Emily Lomaquahu, CPC, CPMA, CEDC
Senior Coding Quality Auditor & Educator
Emily is a Senior Coding Quality Auditor for Haugen Consulting Group and brings over a decade of experience to the profee team! She began her career as an auditor and with her keen eye for detail, she quickly found it was a perfect fit. Emily thrives in a collaborative environment and enjoys creating high-quality trainings to help providers and coders navigate charts and improve their accuracy. She earned a bachelor’s degree from the University of Colorado, in Denver. Emily specializes in Evaluation and Management (E/M), Primary Care, Anesthesia, Emergency Department, and Neurology, though she says Anesthesia and Neurology are her favorites! She is a Certified Professional Coder (CPC), Certified Professional Medical Auditor (CPMA), and Certified Emergency Department Coder (CEDC).
Have you ever seen an encounter note in which your provider spends time talking through vaccines with a patient—answering questions, addressing hesitations, and explaining risks and benefits—only to have the patient say, “I’ll think about it?”
CPT is attempting to acknowledge this work with new codes effective January 1, 2026. These codes may allow providers to report time spent on vaccine counseling when the vaccine is not given on the same day. That’s a big deal, especially for those longer conversations around vaccine hesitancy.
These codes apply when a provider educates or counsels a patient about a specific vaccine, but the patient ultimately decides to delay or decline the immunization.
The codes:
90482 – Vaccine counseling when vaccine is not given on the same DOS, 3–10 minutes
90483 – greater than 10–20 minutes
90484 – greater than 20 minutes
Before getting too excited, there’s an important caveat: CMS has assigned these codes a status indicator of “I.” That means they are not valid for Medicare payment.

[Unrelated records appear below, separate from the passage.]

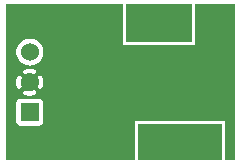
<source format=gbr>
G04 start of page 3 for group 1 idx 1 *
G04 Title: (unknown), solder *
G04 Creator: pcb 20110918 *
G04 CreationDate: Mon 01 Apr 2013 11:54:10 PM GMT UTC *
G04 For: railfan *
G04 Format: Gerber/RS-274X *
G04 PCB-Dimensions: 80000 55000 *
G04 PCB-Coordinate-Origin: lower left *
%MOIN*%
%FSLAX25Y25*%
%LNBOTTOM*%
%ADD28C,0.0380*%
%ADD27C,0.0200*%
%ADD26C,0.0360*%
%ADD25R,0.0700X0.0700*%
%ADD24C,0.0600*%
%ADD23C,0.0001*%
G54D23*G36*
X42000Y41000D02*Y53500D01*
X64000D01*
Y41000D01*
X42000D01*
G37*
G36*
X46000Y1500D02*Y13500D01*
X74000D01*
Y1500D01*
X46000D01*
G37*
G36*
X13613Y53500D02*X41000D01*
Y40000D01*
X65000D01*
Y53500D01*
X78500D01*
Y1500D01*
X75000D01*
Y14500D01*
X45000D01*
Y1500D01*
X13613D01*
Y13130D01*
X13683Y13159D01*
X13884Y13283D01*
X14064Y13436D01*
X14217Y13616D01*
X14341Y13817D01*
X14431Y14035D01*
X14486Y14265D01*
X14500Y14500D01*
X14486Y20735D01*
X14431Y20965D01*
X14341Y21183D01*
X14217Y21384D01*
X14064Y21564D01*
X13884Y21717D01*
X13683Y21841D01*
X13613Y21870D01*
Y25353D01*
X13656Y25360D01*
X13768Y25397D01*
X13873Y25452D01*
X13968Y25522D01*
X14051Y25606D01*
X14119Y25702D01*
X14170Y25808D01*
X14318Y26216D01*
X14422Y26637D01*
X14484Y27067D01*
X14505Y27500D01*
X14484Y27933D01*
X14422Y28363D01*
X14318Y28784D01*
X14175Y29194D01*
X14122Y29300D01*
X14053Y29396D01*
X13970Y29481D01*
X13875Y29551D01*
X13769Y29606D01*
X13657Y29643D01*
X13613Y29651D01*
Y34802D01*
X13652Y34847D01*
X14022Y35451D01*
X14293Y36105D01*
X14458Y36794D01*
X14500Y37500D01*
X14458Y38206D01*
X14293Y38895D01*
X14022Y39549D01*
X13652Y40153D01*
X13613Y40198D01*
Y53500D01*
G37*
G36*
Y21870D02*X13465Y21931D01*
X13235Y21986D01*
X13000Y22000D01*
X10000Y21993D01*
Y22995D01*
X10433Y23016D01*
X10863Y23078D01*
X11284Y23182D01*
X11694Y23325D01*
X11800Y23378D01*
X11896Y23447D01*
X11981Y23530D01*
X12051Y23625D01*
X12106Y23731D01*
X12143Y23843D01*
X12163Y23960D01*
X12164Y24079D01*
X12146Y24196D01*
X12110Y24309D01*
X12057Y24415D01*
X11988Y24512D01*
X11905Y24596D01*
X11809Y24667D01*
X11704Y24721D01*
X11592Y24759D01*
X11475Y24778D01*
X11356Y24779D01*
X11239Y24761D01*
X11126Y24723D01*
X10855Y24624D01*
X10575Y24556D01*
X10289Y24514D01*
X10000Y24500D01*
Y30500D01*
X10289Y30486D01*
X10575Y30444D01*
X10855Y30376D01*
X11128Y30280D01*
X11239Y30242D01*
X11356Y30225D01*
X11474Y30225D01*
X11591Y30245D01*
X11703Y30282D01*
X11807Y30336D01*
X11902Y30406D01*
X11985Y30491D01*
X12054Y30587D01*
X12107Y30692D01*
X12143Y30805D01*
X12160Y30921D01*
X12159Y31039D01*
X12140Y31156D01*
X12103Y31268D01*
X12048Y31373D01*
X11978Y31468D01*
X11894Y31551D01*
X11798Y31619D01*
X11692Y31670D01*
X11284Y31818D01*
X10863Y31922D01*
X10433Y31984D01*
X10000Y32005D01*
Y32986D01*
X10706Y33042D01*
X11395Y33207D01*
X12049Y33478D01*
X12653Y33848D01*
X13192Y34308D01*
X13613Y34802D01*
Y29651D01*
X13540Y29663D01*
X13421Y29664D01*
X13304Y29646D01*
X13191Y29610D01*
X13085Y29557D01*
X12988Y29488D01*
X12904Y29405D01*
X12833Y29309D01*
X12779Y29204D01*
X12741Y29092D01*
X12722Y28975D01*
X12721Y28856D01*
X12739Y28739D01*
X12777Y28626D01*
X12876Y28355D01*
X12944Y28075D01*
X12986Y27789D01*
X13000Y27500D01*
X12986Y27211D01*
X12944Y26925D01*
X12876Y26645D01*
X12780Y26372D01*
X12742Y26261D01*
X12725Y26144D01*
X12725Y26026D01*
X12745Y25909D01*
X12782Y25797D01*
X12836Y25693D01*
X12906Y25598D01*
X12991Y25515D01*
X13087Y25446D01*
X13192Y25393D01*
X13305Y25357D01*
X13421Y25340D01*
X13539Y25341D01*
X13613Y25353D01*
Y21870D01*
G37*
G36*
Y1500D02*X10000D01*
Y13007D01*
X13235Y13014D01*
X13465Y13069D01*
X13613Y13130D01*
Y1500D01*
G37*
G36*
X10000Y53500D02*X13613D01*
Y40198D01*
X13192Y40692D01*
X12653Y41152D01*
X12049Y41522D01*
X11395Y41793D01*
X10706Y41958D01*
X10000Y42014D01*
Y53500D01*
G37*
G36*
X6387Y13130D02*X6535Y13069D01*
X6765Y13014D01*
X7000Y13000D01*
X10000Y13007D01*
Y1500D01*
X6387D01*
Y13130D01*
G37*
G36*
Y34802D02*X6808Y34308D01*
X7347Y33848D01*
X7951Y33478D01*
X8605Y33207D01*
X9294Y33042D01*
X10000Y32986D01*
Y32005D01*
X9567Y31984D01*
X9137Y31922D01*
X8716Y31818D01*
X8306Y31675D01*
X8200Y31622D01*
X8104Y31553D01*
X8019Y31470D01*
X7949Y31375D01*
X7894Y31269D01*
X7857Y31157D01*
X7837Y31040D01*
X7836Y30921D01*
X7854Y30804D01*
X7890Y30691D01*
X7943Y30585D01*
X8012Y30488D01*
X8095Y30404D01*
X8191Y30333D01*
X8296Y30279D01*
X8408Y30241D01*
X8525Y30222D01*
X8644Y30221D01*
X8761Y30239D01*
X8874Y30277D01*
X9145Y30376D01*
X9425Y30444D01*
X9711Y30486D01*
X10000Y30500D01*
Y24500D01*
X9711Y24514D01*
X9425Y24556D01*
X9145Y24624D01*
X8872Y24720D01*
X8761Y24758D01*
X8644Y24775D01*
X8526Y24775D01*
X8409Y24755D01*
X8297Y24718D01*
X8193Y24664D01*
X8098Y24594D01*
X8015Y24509D01*
X7946Y24413D01*
X7893Y24308D01*
X7857Y24195D01*
X7840Y24079D01*
X7841Y23961D01*
X7860Y23844D01*
X7897Y23732D01*
X7952Y23627D01*
X8022Y23532D01*
X8106Y23449D01*
X8202Y23381D01*
X8308Y23330D01*
X8716Y23182D01*
X9137Y23078D01*
X9567Y23016D01*
X10000Y22995D01*
X10000D01*
Y21993D01*
X6765Y21986D01*
X6535Y21931D01*
X6387Y21870D01*
Y25349D01*
X6460Y25337D01*
X6579Y25336D01*
X6696Y25354D01*
X6809Y25390D01*
X6915Y25443D01*
X7012Y25512D01*
X7096Y25595D01*
X7167Y25691D01*
X7221Y25796D01*
X7259Y25908D01*
X7278Y26025D01*
X7279Y26144D01*
X7261Y26261D01*
X7223Y26374D01*
X7124Y26645D01*
X7056Y26925D01*
X7014Y27211D01*
X7000Y27500D01*
X7014Y27789D01*
X7056Y28075D01*
X7124Y28355D01*
X7220Y28628D01*
X7258Y28739D01*
X7275Y28856D01*
X7275Y28974D01*
X7255Y29091D01*
X7218Y29203D01*
X7164Y29307D01*
X7094Y29402D01*
X7009Y29485D01*
X6913Y29554D01*
X6808Y29607D01*
X6695Y29643D01*
X6579Y29660D01*
X6461Y29659D01*
X6387Y29647D01*
Y34802D01*
G37*
G36*
Y53500D02*X10000D01*
Y42014D01*
X9294Y41958D01*
X8605Y41793D01*
X7951Y41522D01*
X7347Y41152D01*
X6808Y40692D01*
X6387Y40198D01*
Y53500D01*
G37*
G36*
X2000Y1500D02*Y53500D01*
X6387D01*
Y40198D01*
X6348Y40153D01*
X5978Y39549D01*
X5707Y38895D01*
X5542Y38206D01*
X5486Y37500D01*
X5542Y36794D01*
X5707Y36105D01*
X5978Y35451D01*
X6348Y34847D01*
X6387Y34802D01*
Y29647D01*
X6344Y29640D01*
X6232Y29603D01*
X6127Y29548D01*
X6032Y29478D01*
X5949Y29394D01*
X5881Y29298D01*
X5830Y29192D01*
X5682Y28784D01*
X5578Y28363D01*
X5516Y27933D01*
X5495Y27500D01*
X5516Y27067D01*
X5578Y26637D01*
X5682Y26216D01*
X5825Y25806D01*
X5878Y25700D01*
X5947Y25604D01*
X6030Y25519D01*
X6125Y25449D01*
X6231Y25394D01*
X6343Y25357D01*
X6387Y25349D01*
Y21870D01*
X6317Y21841D01*
X6116Y21717D01*
X5936Y21564D01*
X5783Y21384D01*
X5659Y21183D01*
X5569Y20965D01*
X5514Y20735D01*
X5500Y20500D01*
X5514Y14265D01*
X5569Y14035D01*
X5659Y13817D01*
X5783Y13616D01*
X5936Y13436D01*
X6116Y13283D01*
X6317Y13159D01*
X6387Y13130D01*
Y1500D01*
X2000D01*
G37*
G36*
X7000Y20500D02*Y14500D01*
X13000D01*
Y20500D01*
X7000D01*
G37*
G54D24*X10000Y27500D03*
Y37500D03*
G54D25*X49500Y46000D02*X56500D01*
X49500Y9000D02*X56500D01*
G54D26*X38500Y12000D03*
Y8000D03*
Y4000D03*
X42500Y6000D03*
Y10000D03*
X62500Y6500D03*
Y11000D03*
X67000D03*
X71500D03*
X67000Y6500D03*
X71500D03*
X44000Y47000D03*
X62000D03*
X50500Y36500D03*
X45500D03*
X55500D03*
X50500Y31500D03*
Y26500D03*
X62000Y51500D03*
X57500D03*
X53000D03*
X48500D03*
X44000D03*
G54D27*G54D28*M02*

</source>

That said, commercial payors are a different story. Some may choose to recognize and reimburse these services, so it will be important to check individual payer policies.
Clear documentation will be important for reporting. The medical record should:
- Indicate which vaccine(s) were counseled on
- Reflect that the vaccine was not administered on the same date of service
- Include the total time spent providing vaccine counseling
If counseling is provided for multiple vaccines and none are administered, add the time together and report one code based on total time.